What does 'Lite' mean here — and is it better than pears in heavy syrup?
'Lite' means light syrup: the pears sit in water with only a small amount of added sugar, versus the heavy-syrup packs that are essentially canned in sweetened liquid. The difference is real — these come in at 60 calories and 12g sugar per 1/2 cup, while Del Monte's heavy-syrup peaches run 100 calories and 21g sugar. For the same fruit, lite is the clearly better choice.
How big is a serving, and should I drain the liquid?
A serving is 1/2 cup (124g). Yes — drain the syrup before eating. Even in a light pack, some of the added sugar lives in the liquid rather than the fruit, so draining (or a quick rinse) trims the sugar you actually swallow without touching the pear's own vitamins or fiber.
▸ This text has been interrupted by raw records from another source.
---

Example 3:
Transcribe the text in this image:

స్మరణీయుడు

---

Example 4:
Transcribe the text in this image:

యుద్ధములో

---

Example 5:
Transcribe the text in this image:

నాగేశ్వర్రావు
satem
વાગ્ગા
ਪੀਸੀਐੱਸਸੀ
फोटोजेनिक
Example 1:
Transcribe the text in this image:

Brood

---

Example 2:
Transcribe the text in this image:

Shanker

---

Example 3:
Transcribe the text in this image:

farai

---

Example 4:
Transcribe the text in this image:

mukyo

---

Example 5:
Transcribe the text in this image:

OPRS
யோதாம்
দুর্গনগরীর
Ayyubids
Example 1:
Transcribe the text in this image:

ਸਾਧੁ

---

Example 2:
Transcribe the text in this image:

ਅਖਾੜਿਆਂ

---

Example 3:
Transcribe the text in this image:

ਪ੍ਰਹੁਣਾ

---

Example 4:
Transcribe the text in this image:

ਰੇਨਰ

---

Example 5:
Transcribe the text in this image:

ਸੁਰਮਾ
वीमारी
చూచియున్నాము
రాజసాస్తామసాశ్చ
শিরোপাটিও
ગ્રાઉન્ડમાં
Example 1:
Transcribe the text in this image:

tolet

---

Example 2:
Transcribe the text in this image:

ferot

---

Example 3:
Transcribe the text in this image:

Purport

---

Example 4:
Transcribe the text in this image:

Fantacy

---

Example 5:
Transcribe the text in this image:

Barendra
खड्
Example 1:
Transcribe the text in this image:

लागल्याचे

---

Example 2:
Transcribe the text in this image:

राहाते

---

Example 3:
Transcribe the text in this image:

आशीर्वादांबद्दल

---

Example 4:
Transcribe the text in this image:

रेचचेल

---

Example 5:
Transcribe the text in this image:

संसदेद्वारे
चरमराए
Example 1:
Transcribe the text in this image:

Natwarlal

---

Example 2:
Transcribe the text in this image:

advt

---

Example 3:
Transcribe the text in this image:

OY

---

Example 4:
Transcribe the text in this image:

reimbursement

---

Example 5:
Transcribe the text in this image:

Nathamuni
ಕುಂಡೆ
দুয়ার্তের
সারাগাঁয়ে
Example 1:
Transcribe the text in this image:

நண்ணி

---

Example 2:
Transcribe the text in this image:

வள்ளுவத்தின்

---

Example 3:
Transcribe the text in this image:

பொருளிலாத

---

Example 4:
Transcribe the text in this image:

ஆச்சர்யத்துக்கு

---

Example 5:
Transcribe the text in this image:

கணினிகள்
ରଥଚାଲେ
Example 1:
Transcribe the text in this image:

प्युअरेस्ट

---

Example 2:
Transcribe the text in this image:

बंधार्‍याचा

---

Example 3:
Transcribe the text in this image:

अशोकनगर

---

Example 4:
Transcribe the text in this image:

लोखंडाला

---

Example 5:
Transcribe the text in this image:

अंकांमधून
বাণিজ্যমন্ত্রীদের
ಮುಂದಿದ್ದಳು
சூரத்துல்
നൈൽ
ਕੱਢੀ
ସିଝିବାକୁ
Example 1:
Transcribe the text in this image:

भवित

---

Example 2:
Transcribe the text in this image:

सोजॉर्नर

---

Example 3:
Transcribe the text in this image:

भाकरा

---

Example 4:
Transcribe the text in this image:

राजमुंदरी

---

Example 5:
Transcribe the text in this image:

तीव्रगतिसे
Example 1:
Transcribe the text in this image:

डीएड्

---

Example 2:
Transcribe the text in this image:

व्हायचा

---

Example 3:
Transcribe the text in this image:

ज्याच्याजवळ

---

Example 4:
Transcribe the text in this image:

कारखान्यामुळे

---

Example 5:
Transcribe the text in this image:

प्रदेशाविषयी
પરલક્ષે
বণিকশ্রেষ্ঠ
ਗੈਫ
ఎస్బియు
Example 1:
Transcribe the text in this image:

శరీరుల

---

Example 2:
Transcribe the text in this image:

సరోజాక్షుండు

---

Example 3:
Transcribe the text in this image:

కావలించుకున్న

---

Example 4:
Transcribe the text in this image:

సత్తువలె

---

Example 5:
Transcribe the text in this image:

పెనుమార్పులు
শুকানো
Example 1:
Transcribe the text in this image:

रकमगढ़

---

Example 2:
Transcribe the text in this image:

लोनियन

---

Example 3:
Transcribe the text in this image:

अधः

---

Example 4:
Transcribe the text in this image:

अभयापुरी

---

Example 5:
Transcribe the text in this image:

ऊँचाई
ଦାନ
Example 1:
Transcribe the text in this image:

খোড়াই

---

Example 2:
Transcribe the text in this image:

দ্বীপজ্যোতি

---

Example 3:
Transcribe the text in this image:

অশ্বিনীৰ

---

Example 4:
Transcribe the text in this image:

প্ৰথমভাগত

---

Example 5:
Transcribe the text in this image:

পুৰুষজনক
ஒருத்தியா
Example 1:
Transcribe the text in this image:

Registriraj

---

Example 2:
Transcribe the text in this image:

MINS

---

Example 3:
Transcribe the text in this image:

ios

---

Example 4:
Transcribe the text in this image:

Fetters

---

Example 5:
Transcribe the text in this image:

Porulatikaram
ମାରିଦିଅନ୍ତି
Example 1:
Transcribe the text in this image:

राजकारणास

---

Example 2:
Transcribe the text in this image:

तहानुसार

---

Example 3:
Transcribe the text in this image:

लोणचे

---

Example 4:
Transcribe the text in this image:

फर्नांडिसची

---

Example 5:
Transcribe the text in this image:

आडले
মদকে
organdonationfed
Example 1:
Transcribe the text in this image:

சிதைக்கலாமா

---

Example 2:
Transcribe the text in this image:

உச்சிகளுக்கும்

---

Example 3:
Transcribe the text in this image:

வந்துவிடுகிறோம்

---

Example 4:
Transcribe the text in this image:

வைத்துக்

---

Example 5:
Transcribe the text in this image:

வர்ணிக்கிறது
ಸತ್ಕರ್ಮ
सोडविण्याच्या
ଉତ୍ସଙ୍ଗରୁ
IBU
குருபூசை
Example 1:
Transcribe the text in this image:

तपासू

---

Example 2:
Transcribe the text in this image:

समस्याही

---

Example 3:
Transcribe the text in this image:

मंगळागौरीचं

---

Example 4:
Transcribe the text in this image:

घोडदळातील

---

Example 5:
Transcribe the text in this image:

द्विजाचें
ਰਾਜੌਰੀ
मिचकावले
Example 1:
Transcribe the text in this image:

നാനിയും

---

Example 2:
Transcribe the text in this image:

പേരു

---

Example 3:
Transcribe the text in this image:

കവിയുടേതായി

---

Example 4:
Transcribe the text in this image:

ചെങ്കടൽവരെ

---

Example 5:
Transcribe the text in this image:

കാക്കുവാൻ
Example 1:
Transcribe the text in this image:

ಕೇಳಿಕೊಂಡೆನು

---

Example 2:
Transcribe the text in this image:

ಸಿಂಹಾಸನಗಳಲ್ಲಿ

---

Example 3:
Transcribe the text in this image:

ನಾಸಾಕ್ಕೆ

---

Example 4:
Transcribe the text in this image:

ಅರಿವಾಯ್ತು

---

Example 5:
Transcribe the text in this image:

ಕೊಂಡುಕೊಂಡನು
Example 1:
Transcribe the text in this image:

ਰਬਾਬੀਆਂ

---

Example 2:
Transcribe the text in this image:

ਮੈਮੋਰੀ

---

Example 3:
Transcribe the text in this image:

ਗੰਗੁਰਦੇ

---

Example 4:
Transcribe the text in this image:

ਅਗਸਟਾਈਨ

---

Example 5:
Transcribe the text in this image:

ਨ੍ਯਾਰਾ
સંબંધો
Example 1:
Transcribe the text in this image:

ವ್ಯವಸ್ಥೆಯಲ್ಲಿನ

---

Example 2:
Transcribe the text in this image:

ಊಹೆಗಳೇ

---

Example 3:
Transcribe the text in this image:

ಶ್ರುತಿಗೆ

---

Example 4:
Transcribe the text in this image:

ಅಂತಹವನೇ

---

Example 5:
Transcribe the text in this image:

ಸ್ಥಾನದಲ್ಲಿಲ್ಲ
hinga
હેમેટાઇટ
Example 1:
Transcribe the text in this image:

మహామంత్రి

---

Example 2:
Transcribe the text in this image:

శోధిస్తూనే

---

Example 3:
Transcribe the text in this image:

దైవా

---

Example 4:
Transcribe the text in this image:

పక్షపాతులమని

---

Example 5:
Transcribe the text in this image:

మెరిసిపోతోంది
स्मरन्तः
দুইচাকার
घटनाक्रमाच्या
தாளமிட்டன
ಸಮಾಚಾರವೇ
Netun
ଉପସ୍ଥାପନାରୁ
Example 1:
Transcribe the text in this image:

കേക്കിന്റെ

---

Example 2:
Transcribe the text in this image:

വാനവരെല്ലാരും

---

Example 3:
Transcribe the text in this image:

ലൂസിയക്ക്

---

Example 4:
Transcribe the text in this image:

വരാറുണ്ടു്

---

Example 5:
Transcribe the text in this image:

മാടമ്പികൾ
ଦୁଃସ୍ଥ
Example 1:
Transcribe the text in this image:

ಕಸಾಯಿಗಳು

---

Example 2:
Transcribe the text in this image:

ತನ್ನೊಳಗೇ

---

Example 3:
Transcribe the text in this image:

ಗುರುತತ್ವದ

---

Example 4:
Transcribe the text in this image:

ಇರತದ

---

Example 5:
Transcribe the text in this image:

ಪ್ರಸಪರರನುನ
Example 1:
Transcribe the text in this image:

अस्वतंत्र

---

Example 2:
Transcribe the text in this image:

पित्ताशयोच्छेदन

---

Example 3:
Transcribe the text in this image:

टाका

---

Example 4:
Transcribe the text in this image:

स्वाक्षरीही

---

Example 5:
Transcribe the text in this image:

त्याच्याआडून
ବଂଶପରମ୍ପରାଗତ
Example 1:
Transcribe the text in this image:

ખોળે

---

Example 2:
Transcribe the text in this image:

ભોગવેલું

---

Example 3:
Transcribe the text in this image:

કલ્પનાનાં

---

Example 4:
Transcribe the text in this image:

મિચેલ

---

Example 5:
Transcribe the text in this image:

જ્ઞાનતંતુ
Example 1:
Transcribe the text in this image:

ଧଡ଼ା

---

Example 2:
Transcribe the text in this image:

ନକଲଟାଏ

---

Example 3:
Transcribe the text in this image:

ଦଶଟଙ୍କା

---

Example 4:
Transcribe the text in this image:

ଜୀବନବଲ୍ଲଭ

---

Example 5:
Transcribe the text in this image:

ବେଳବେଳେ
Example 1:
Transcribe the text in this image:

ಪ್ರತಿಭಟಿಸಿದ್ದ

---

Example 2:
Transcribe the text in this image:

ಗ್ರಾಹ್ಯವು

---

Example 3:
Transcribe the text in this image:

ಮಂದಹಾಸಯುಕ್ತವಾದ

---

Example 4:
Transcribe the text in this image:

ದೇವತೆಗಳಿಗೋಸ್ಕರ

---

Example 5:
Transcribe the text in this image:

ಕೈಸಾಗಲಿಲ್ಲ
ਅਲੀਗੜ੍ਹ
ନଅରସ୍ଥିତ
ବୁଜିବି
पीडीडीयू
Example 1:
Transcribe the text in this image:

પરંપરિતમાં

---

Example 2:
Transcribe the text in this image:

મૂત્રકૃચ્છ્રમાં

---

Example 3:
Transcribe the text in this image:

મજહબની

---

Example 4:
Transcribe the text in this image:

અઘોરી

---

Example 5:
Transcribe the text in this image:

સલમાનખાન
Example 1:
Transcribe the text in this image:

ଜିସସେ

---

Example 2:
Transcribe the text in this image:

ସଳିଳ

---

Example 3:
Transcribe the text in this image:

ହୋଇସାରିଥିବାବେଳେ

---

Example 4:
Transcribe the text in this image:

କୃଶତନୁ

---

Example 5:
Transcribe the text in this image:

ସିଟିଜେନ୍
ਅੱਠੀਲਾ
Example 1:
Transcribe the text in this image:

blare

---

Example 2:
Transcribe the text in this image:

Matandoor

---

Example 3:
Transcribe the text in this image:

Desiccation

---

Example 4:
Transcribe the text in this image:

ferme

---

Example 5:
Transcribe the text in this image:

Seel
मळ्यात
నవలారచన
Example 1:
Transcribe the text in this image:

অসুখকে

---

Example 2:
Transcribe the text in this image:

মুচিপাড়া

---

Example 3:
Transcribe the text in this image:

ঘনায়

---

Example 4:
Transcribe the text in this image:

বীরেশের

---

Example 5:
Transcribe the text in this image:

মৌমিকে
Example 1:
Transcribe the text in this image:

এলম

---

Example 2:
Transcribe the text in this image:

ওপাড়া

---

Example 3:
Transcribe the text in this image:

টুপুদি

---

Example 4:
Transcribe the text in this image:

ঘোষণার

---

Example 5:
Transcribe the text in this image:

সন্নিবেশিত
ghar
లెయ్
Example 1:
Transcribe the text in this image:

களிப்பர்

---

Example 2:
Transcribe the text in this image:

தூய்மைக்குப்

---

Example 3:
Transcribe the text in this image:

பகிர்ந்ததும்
Is there a better canned-fruit pick?
For the lowest sugar, look for pears packed in 100% juice or in water rather than any syrup, and drain them. Those keep you closest to plain fresh fruit. Among syrup packs, this 'lite' (light syrup) version is already near the top — just skip anything labeled 'heavy syrup.'
When was this data last verified?
2026-06-05, against USDA FoodData Central FDC 2617964. We re-verify top-traffic pages monthly and update within 7 days when a manufacturer reformulates.